- _SUPPLIED RECORDS_:

::::::::

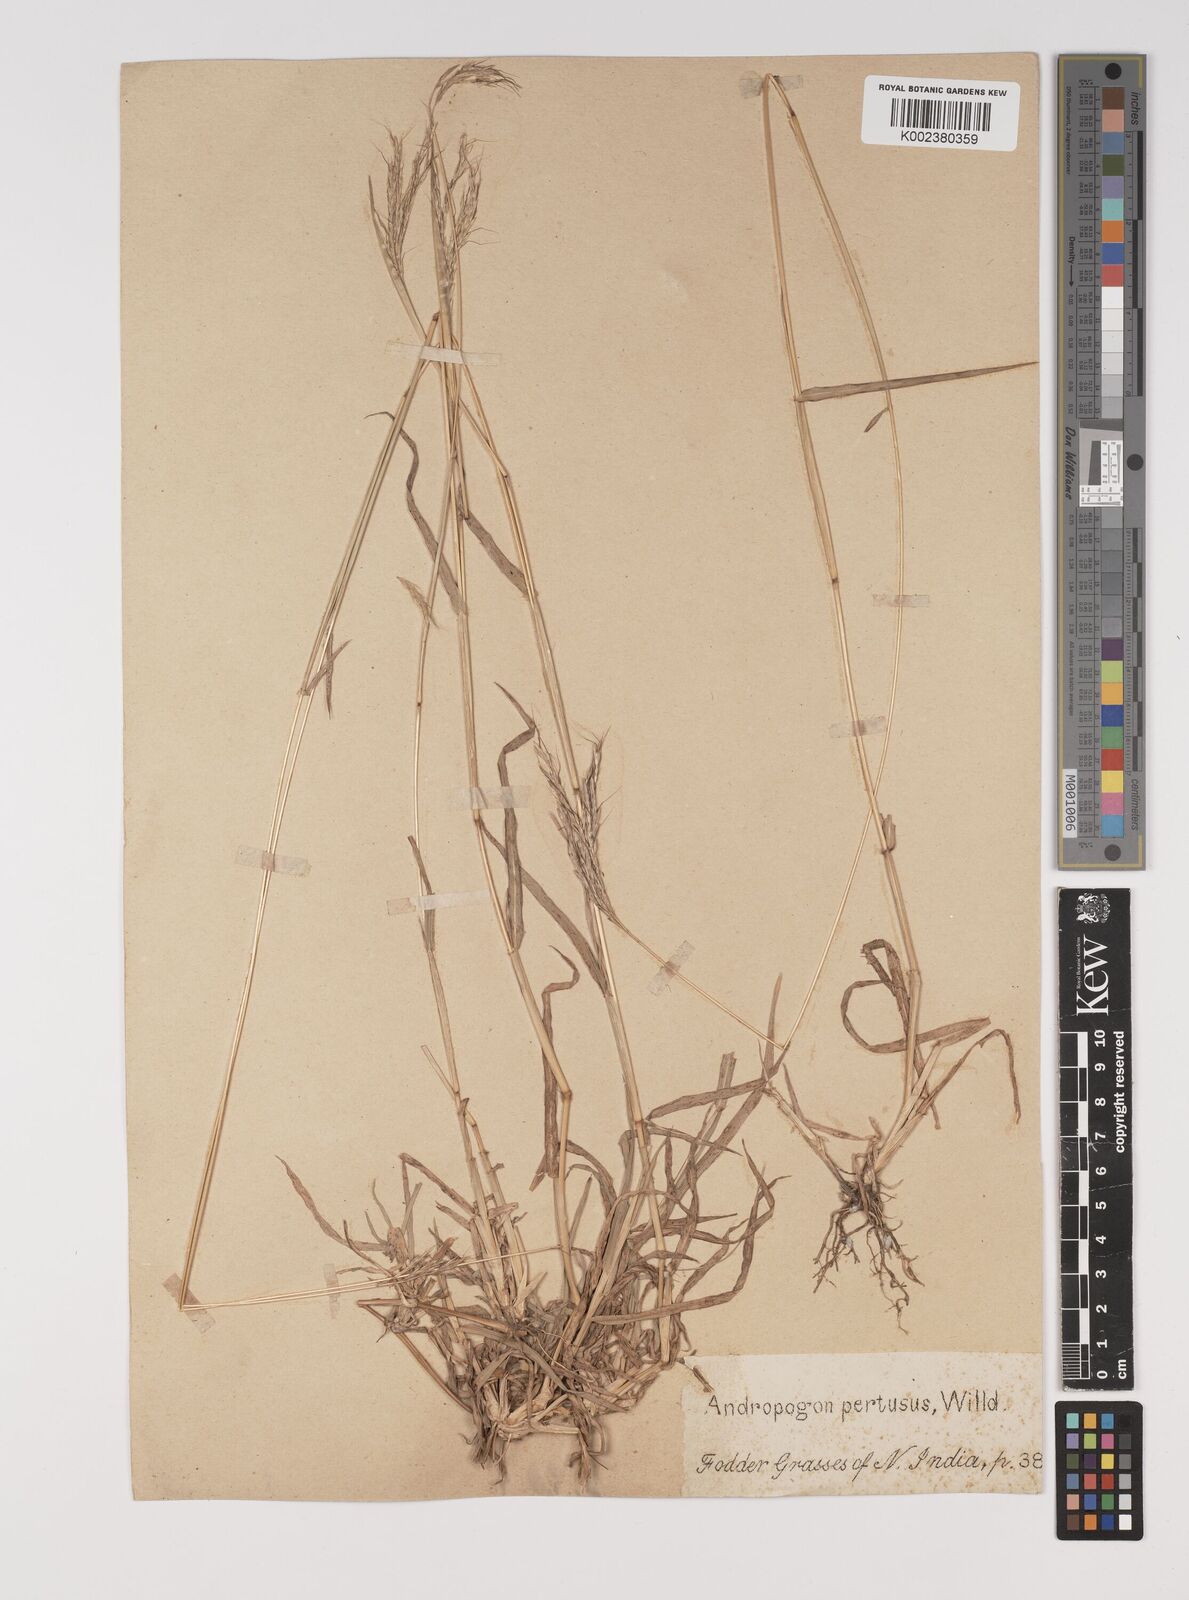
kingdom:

::::::::

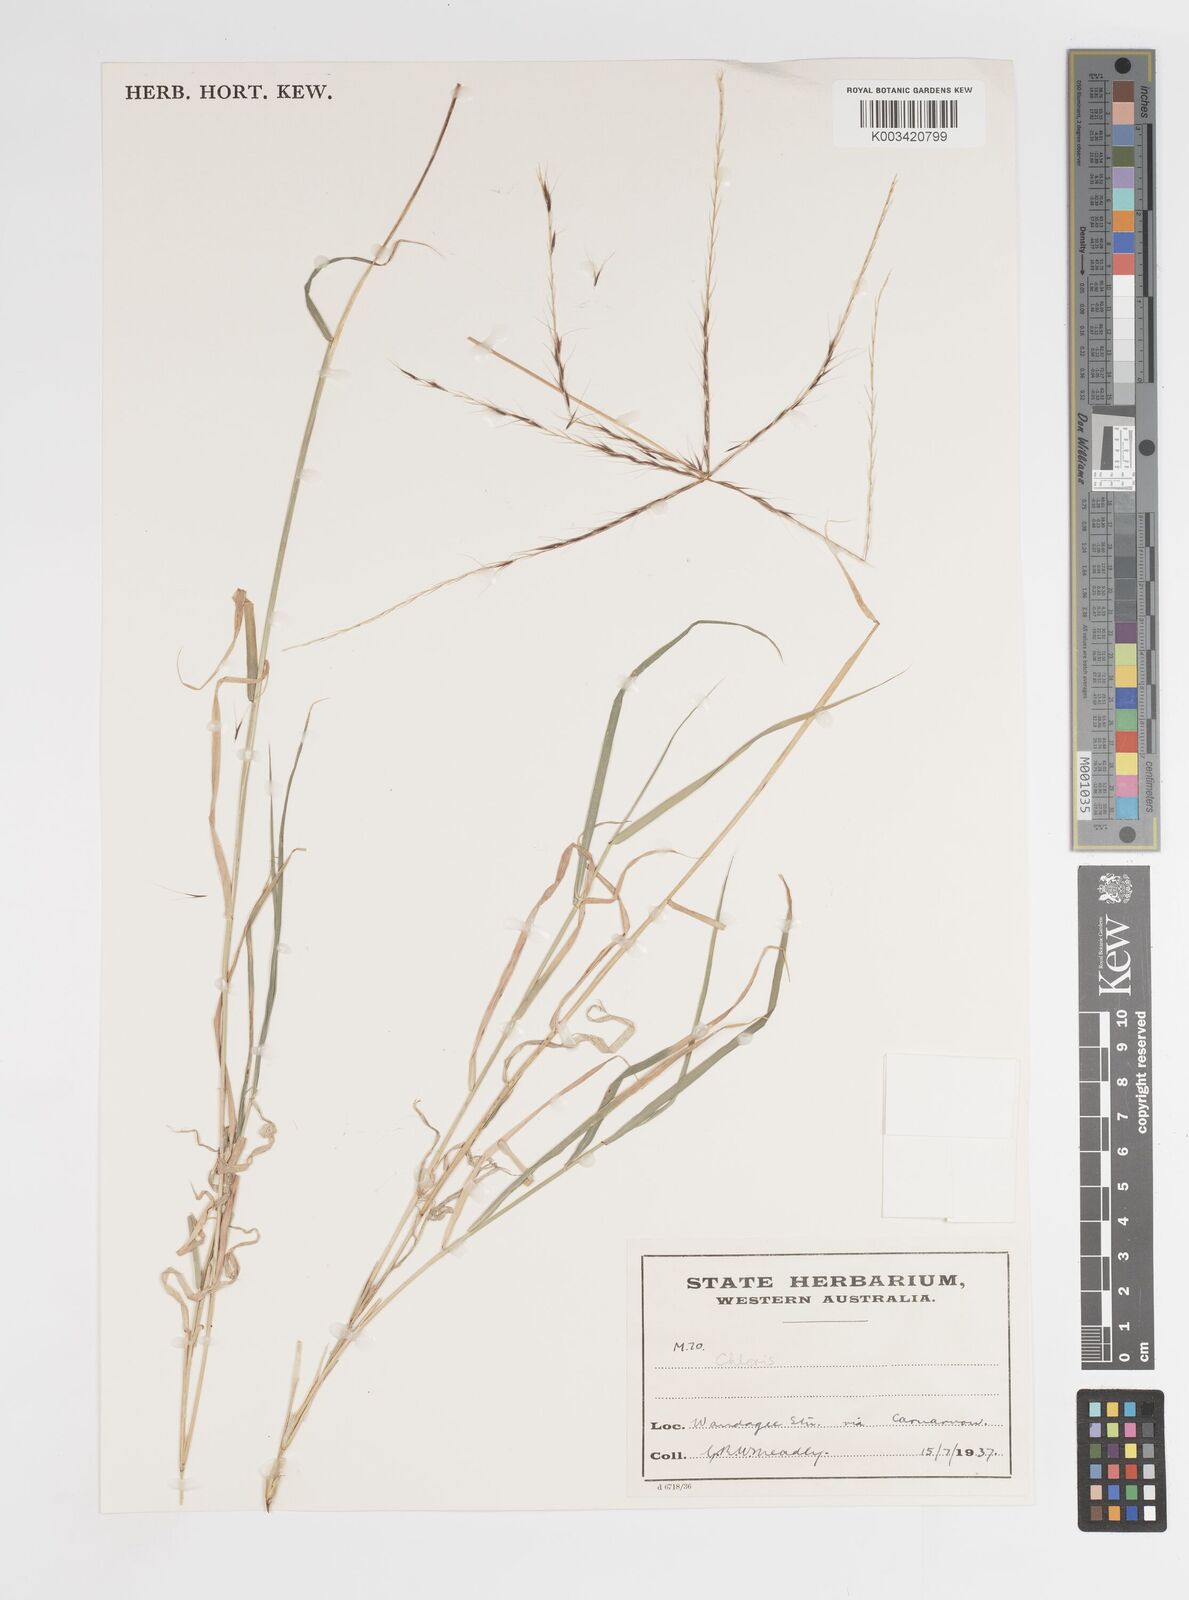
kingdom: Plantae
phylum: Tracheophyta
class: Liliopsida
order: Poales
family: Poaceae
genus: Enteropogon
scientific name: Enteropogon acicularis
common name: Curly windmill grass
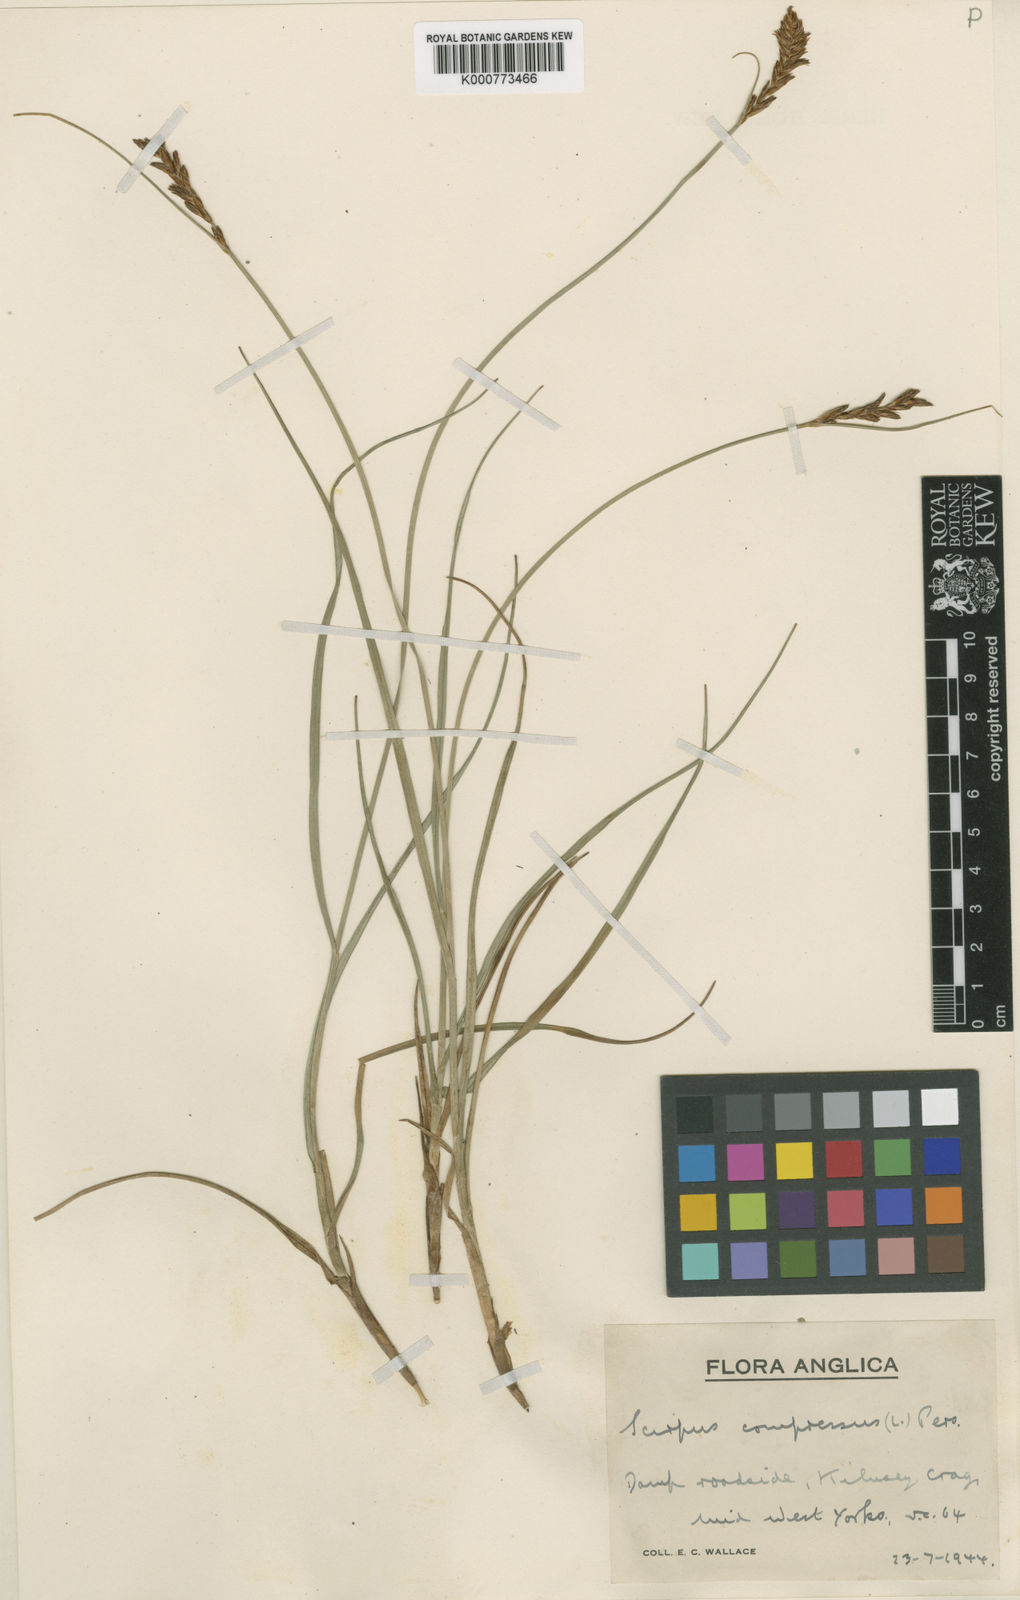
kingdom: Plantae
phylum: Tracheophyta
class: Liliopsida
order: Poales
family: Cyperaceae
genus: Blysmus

::::::::

- _EXERCISE_:
Please print the data between the line holding "genus: Enteropogon" and the line holding "genus: Blysmus", inclusive, leaving out any picture lines.

- _OUTPUT_:
genus: Enteropogon
scientific name: Enteropogon acicularis
common name: Curly windmill grass
kingdom: Plantae
phylum: Tracheophyta
class: Liliopsida
order: Poales
family: Cyperaceae
genus: Blysmus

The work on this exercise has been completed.